Manual eligibility checks are not sufficient in an environment where coverage can change between scheduling, service, and payer adjudication. RCM teams need continuous visibility into Medicaid eligibility status to prevent revenue leakage before churn intensifies.
Automated Medicaid monitoring enables providers to:
Capture Retroactive Coverage Quickly
As retroactive windows shrink, speed matters. Automated monitoring can identify newly active coverage far faster than manual workflows, helping providers recover reimbursement before deadlines close.
Reduce Downstream Denials
Coverage shifts between plan types or lapses between eligibility checks often go unnoticed until claims deny. Continuous monitoring alerts teams to changes as they happen, allowing earlier intervention.
Protect Revenue Cycle Integrity
Small revenue leaks add up.

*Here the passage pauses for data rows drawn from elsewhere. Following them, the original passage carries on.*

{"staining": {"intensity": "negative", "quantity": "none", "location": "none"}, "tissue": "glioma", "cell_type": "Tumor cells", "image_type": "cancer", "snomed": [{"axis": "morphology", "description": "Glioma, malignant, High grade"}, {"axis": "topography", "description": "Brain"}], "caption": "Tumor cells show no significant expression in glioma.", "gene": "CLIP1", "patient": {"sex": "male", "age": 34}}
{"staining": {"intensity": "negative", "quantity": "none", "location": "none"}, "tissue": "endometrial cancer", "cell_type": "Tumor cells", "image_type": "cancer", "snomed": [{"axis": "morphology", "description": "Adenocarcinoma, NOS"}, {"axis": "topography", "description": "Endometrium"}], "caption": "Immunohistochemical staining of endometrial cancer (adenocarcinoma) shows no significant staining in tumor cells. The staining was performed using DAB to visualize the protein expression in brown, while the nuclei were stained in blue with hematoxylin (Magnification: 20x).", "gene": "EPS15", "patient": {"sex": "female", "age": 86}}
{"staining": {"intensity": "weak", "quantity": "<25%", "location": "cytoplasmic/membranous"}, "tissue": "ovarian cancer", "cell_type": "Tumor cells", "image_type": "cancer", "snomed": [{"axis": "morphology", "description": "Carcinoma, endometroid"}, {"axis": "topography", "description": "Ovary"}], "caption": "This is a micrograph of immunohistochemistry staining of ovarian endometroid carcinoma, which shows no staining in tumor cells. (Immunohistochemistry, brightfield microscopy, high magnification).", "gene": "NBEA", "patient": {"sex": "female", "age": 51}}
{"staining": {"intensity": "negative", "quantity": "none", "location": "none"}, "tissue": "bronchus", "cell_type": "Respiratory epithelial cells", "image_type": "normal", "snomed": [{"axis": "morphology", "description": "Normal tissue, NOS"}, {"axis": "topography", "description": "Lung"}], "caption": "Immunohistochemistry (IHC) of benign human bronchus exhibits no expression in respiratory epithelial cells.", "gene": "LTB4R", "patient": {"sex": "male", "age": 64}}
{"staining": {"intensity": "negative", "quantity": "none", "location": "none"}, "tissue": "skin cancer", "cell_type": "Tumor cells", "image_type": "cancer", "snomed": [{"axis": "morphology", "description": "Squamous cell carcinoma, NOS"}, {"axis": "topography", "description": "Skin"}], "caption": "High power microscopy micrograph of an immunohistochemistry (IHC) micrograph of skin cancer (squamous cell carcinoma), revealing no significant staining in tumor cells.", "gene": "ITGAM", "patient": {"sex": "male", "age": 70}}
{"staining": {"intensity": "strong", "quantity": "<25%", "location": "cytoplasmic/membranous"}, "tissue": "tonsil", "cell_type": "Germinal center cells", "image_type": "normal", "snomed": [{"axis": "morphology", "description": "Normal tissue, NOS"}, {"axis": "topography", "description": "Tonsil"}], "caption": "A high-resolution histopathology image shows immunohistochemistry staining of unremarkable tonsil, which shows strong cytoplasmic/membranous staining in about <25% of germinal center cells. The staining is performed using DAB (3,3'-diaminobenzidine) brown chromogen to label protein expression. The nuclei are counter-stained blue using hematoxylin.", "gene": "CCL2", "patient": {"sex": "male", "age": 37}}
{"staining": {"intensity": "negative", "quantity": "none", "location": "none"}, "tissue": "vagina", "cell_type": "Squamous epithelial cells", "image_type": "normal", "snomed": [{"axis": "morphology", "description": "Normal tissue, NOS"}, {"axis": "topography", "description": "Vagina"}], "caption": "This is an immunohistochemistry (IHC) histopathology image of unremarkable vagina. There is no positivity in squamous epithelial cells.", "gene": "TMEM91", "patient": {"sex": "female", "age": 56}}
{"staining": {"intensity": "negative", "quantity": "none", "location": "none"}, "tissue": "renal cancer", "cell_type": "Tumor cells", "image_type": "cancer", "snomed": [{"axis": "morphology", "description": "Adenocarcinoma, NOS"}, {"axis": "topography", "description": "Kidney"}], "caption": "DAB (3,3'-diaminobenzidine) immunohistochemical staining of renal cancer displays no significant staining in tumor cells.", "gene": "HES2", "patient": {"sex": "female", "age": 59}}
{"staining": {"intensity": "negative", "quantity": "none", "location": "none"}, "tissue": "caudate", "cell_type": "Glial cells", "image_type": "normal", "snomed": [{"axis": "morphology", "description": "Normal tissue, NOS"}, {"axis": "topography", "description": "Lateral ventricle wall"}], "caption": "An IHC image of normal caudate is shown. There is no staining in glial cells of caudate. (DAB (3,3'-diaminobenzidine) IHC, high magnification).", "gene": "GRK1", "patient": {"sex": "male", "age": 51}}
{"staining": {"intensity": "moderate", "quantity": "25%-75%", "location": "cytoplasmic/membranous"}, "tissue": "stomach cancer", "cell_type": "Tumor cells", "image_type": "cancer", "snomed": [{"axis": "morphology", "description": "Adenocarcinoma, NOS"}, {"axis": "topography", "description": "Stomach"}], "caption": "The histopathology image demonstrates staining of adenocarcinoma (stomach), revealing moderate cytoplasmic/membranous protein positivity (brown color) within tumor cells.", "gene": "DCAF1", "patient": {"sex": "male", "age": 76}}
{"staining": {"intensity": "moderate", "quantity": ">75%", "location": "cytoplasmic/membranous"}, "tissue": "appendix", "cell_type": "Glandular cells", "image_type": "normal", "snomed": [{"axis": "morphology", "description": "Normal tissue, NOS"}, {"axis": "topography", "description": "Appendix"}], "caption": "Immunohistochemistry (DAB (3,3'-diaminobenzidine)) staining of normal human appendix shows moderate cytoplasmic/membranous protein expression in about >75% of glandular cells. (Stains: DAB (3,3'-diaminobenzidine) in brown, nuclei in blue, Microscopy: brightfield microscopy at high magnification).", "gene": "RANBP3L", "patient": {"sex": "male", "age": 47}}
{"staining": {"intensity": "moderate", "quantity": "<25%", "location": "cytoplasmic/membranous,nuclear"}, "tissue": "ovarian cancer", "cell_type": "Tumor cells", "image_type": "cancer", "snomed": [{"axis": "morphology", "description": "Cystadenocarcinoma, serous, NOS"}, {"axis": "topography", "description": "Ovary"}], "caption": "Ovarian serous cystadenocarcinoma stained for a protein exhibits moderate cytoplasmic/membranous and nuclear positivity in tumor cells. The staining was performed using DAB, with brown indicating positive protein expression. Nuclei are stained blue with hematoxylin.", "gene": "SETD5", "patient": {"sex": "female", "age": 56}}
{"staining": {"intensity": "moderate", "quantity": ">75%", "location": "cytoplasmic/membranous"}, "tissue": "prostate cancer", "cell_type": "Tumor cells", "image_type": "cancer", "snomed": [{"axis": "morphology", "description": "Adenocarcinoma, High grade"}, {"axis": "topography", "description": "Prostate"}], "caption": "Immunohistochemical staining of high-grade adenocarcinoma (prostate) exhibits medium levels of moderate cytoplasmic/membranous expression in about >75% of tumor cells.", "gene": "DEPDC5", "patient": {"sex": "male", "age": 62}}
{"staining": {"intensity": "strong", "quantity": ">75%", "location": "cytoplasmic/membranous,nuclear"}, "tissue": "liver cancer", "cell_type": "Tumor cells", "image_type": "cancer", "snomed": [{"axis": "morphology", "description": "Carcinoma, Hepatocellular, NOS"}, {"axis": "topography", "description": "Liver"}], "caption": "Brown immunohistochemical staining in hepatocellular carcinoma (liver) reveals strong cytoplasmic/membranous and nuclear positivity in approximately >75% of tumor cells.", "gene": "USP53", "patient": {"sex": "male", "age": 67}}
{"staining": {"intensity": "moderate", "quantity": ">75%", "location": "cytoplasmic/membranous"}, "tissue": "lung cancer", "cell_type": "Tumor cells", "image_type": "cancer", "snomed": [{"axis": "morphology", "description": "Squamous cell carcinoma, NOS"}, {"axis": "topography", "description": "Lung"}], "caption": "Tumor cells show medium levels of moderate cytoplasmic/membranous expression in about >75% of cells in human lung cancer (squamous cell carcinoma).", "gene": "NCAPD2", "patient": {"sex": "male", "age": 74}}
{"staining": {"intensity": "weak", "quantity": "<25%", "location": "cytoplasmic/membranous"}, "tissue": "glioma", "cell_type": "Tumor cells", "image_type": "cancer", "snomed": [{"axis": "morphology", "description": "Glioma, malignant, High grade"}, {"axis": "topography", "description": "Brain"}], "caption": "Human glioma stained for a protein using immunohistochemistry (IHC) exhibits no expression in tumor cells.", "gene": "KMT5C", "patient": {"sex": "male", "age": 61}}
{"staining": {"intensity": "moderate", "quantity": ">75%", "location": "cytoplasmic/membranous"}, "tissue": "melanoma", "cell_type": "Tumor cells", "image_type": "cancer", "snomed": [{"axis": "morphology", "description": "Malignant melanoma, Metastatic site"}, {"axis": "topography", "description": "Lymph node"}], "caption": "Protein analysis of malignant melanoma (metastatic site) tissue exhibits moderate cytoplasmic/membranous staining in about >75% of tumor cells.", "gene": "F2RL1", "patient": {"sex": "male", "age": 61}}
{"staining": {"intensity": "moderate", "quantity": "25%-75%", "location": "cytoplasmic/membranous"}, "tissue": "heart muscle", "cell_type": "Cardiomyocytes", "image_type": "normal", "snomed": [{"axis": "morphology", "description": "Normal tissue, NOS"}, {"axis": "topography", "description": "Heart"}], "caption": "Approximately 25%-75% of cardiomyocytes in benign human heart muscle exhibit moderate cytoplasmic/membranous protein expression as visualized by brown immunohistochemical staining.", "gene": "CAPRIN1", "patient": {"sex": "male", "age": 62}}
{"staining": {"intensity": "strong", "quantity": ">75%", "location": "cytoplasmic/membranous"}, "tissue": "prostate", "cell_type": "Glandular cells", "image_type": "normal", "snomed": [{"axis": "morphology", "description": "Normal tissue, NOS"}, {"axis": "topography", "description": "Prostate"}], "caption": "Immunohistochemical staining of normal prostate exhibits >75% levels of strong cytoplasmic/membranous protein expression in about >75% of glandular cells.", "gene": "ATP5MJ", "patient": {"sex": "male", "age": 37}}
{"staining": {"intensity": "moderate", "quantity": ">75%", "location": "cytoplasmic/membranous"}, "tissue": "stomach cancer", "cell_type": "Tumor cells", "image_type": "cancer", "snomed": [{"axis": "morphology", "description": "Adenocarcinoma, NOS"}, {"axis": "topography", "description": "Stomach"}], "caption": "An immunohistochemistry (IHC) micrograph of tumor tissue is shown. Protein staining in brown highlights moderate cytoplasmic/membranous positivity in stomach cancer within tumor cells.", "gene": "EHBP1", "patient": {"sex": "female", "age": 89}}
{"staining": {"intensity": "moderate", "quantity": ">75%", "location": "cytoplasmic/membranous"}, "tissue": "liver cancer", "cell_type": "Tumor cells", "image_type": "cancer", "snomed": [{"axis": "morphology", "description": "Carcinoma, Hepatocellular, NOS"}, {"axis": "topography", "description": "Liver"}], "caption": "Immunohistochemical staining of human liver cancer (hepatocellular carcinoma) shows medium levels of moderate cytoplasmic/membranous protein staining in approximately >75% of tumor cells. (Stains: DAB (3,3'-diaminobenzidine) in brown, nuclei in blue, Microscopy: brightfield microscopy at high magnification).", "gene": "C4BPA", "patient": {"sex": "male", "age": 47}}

Tools like Medicaid monitoring show patterns and gaps in the revenue cycle before the leaks become a flood. Automating financial defenses is critical when financial pressure is already tight (and is only expected to grow).
Best Practices for Medicaid Roster Monitoring in 2026
As providers prepare for late-2026 churn, leading organizations are already:
- Running automated eligibility checks at least monthly
- Tracking plan-type changes that affect reimbursement
- Using tools that require minimal IT involvement
- Supporting patients through reenrollment when coverage lapses
- Staying ahead of OBBBA compliance timelines
How Office Ally Supports Proactive Medicaid Monitoring
Office Ally’s Medicaid Roster Monitoring, powered by Insurance Discovery, is designed to identify and flag unknown Medicaid coverage, helping providers capture retroactive eligibility, reduce denials and secure reimbursements. Office Ally helps organizations prepare for the next phase of Medicaid disruption without complex implementations or IT lift.
Learn more about Medicaid Roster Monitoring.
Preparing Now Prevents Revenue Loss
Medicaid churn is not peaking yet, but it is coming. Coverage rules are tightening, administrative requirements are increasing, and eligibility stability will continue to decline as OBBBA provisions mature.
Organizations that treat 2026 as a preparation year will be far better positioned for fiscal stability in 2027 and beyond. Continuous, automated Medicaid monitoring is no longer just a best practice. It is a foundational safeguard for the modern revenue cycle.